Viewing the architecture technology through double-class project Practice
Every year "Double 11" is a power business event, consumer Carnival Day. This year's double 11 is particularly significant, and it has grown into a feast for the world's electricity dealers and consumers alike. And for the technical staff, double 11 has undoubtedly become a big test, considering the perspective of the overall architecture, basic middleware, operational tools, personnel and so on.

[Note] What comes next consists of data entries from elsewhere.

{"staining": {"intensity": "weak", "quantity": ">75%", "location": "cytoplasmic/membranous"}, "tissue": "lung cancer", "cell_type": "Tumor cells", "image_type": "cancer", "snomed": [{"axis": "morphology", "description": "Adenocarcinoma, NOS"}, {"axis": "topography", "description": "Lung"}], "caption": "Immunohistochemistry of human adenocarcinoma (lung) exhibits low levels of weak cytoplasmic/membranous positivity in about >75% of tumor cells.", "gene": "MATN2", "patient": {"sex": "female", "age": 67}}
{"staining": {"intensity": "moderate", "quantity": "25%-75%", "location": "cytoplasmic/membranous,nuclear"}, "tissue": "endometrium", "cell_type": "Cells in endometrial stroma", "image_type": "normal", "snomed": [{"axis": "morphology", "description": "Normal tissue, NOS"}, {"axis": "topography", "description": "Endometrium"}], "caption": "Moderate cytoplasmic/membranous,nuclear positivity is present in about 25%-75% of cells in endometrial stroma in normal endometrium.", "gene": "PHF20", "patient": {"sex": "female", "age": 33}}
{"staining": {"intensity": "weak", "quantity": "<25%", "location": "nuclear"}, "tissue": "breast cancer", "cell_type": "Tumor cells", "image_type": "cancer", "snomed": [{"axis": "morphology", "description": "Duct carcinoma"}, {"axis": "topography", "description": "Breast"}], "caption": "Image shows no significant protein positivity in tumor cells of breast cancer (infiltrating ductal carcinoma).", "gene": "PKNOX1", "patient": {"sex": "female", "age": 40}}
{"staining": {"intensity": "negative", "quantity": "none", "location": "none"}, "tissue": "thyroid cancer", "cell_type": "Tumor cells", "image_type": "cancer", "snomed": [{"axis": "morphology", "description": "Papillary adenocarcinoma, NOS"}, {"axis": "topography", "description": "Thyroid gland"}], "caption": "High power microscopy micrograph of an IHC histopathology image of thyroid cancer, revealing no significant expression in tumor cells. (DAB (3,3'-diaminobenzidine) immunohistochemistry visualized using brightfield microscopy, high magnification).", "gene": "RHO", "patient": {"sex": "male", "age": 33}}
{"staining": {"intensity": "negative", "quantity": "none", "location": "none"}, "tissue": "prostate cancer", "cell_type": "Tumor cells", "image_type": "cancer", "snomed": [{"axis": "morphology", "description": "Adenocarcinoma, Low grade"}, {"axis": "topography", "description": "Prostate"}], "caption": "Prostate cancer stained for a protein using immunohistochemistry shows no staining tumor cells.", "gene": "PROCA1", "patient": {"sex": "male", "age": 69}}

A successful preparation is not only for the activities themselves to the system and structure of the optimization measures, such as: flow control, caching strategy, rely on control, performance optimization ... But also with a long period of technical accumulation and polishing inseparable. Below I will briefly introduce the overall structure of Alipay, let everyone have a preliminary understanding, and then will be in the big promotion of "ant Flower Bai" as an example, the general introduction of a new business is how to start from scratch ready for the big promotion.
Architecture
Alipay's architectural design should take into account the characteristics of the Internet financial business, such as requiring higher business continuity, better scalability, faster support for new business development and so on. The current structure is as follows:
The entire platform is divided into three tiers:
Transport Sooth (IAAS): Mainly provide the basic resources of scalability, such as network, storage, database, virtualization, IDC, etc., to ensure the stability of the underlying system platform;
Technology platform (PAAS): Mainly provide scalable, highly available distributed transaction processing and service computing capabilities, to achieve flexible resource allocation and access control, provide a set of basic middleware operating environment, shielding the complexity of the underlying resources;
Business Platform (SAAS): Provides a high availability payment service anytime, anywhere, and provides a secure and easy-to-use open payment application development platform.
Schema attributes
Logical Data Center architecture
In the case of doubling the daily business volume of the two-year-old, Alipay is facing the test is more and more big: the capacity of the system more and more, servers, networks, databases, computer rooms have been expanded, which brought some relatively large problems, such as the system is growing, the complexity of the system more and more high, Prior to the point of the scalable architecture does not meet the requirements, we need a set of integrated scalable solution, can be in accordance with the dimensions of a unit to expand. Ability to support offsite scaling, provide n+1 disaster preparedness solutions, and provide a holistic recovery system. Based on the above requirements, we put forward the logical data Center architecture, the core idea is to the level of data splitting into the upper layer, the terminal, from the access layer began to divide the system into several units, the unit has several characteristics:
Each unit is closed externally, including the exchange of various types of storage between systems;
The real-time data for each unit is independent and not shared. But the member or the configuration class to the delay sex request data can share;
Unit communication between the unified control, as far as possible to go asynchronous message. Synchronous message-taking unit agent scheme;
The following is the concept of Alipay Logic room Architecture:
This architecture addresses several key issues:
Offsite deployment is possible because of the minimization of cross cell interactions and the use of asynchrony. The level scalability of the whole system is greatly improved, no longer rely on the same city IDC;
It can realize n+1 disaster preparedness strategy, greatly reduce the cost of disaster preparation and ensure the real availability of disaster preparedness facilities;
The whole system has no single point of existence, which greatly improves the overall high availability; Multiple units deployed in the same city and offsite can be used as a disaster-tolerant facility, through the operation and maintenance of the control platform for rapid switching, the opportunity to achieve 100% of the continuous availability rate;
The traffic inlet and outlet of the business level under this architecture form a unified controllable and routable control point, and the controllable ability of the whole system is greatly improved. Based on the framework, online pressure measurement, flow control, gray distribution and other previously difficult to achieve the operation of the control mode, can now be very easily realized.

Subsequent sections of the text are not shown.